Legislation that seemed likely to pass the Washington state Senate would have mandated coverage for abortion in private health insurance plans that provide coverage of maternity care. House Bill 2330 passed in the House and had moved through two Senate committees.
But the bill never made it to the Senate floor, caught up in a surprise Republican victory over deep budget cuts. Three Democrats came over to the side of austerity. After that, two attempts to bring the abortion mandate to the Senate floor failed.
If OK’d in the Senate, the bill would likely have been signed into law by Gov. Chris Gregoire, who is Catholic. It would have been the nation’s first law to compel employers to give workers coverage for abortion.
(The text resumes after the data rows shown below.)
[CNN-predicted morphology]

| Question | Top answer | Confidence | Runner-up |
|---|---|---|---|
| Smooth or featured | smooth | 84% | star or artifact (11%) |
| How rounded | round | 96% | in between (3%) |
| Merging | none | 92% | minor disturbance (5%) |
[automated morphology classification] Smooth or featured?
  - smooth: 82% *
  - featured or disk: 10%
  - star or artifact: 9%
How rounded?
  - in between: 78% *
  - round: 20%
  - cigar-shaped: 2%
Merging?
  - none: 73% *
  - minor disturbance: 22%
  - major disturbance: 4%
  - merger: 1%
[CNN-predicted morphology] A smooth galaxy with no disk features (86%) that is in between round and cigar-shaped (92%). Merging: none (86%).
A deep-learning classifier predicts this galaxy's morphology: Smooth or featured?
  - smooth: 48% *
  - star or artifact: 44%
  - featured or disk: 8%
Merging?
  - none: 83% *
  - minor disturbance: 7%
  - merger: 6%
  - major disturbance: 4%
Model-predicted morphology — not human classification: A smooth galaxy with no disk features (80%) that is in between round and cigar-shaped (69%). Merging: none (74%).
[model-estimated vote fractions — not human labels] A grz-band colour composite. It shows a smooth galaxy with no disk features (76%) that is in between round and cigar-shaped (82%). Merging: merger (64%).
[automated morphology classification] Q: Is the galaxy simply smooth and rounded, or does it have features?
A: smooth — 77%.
Sister Sharon Park of Washington State Catholic Conference described the bill as “a direct assault on certainly religious liberty but also on the sanctity of human life.”
Supporters said the legislation would have ensured that women have access to abortions when the federal Affordable Care Act comes into effect in 2014. Opponents argued it would have expanded abortion coverage, cost too much and forced some religious institutions to act contrary to conscience. The Washington State Catholic Conference said the bill would have endangered the state’s eligibility for federal funding for health care, education and labor.
The U.S. Catholic bishops foresaw the possibility of forced abortion coverage when making themselves heard over federal health reform. Abortion has been in the background as a likely next threat as the bishops and other church groups have opposed a federal mandate that would give workers at some religious institutions free coverage for sterilization, contraception and abortifacient drugs.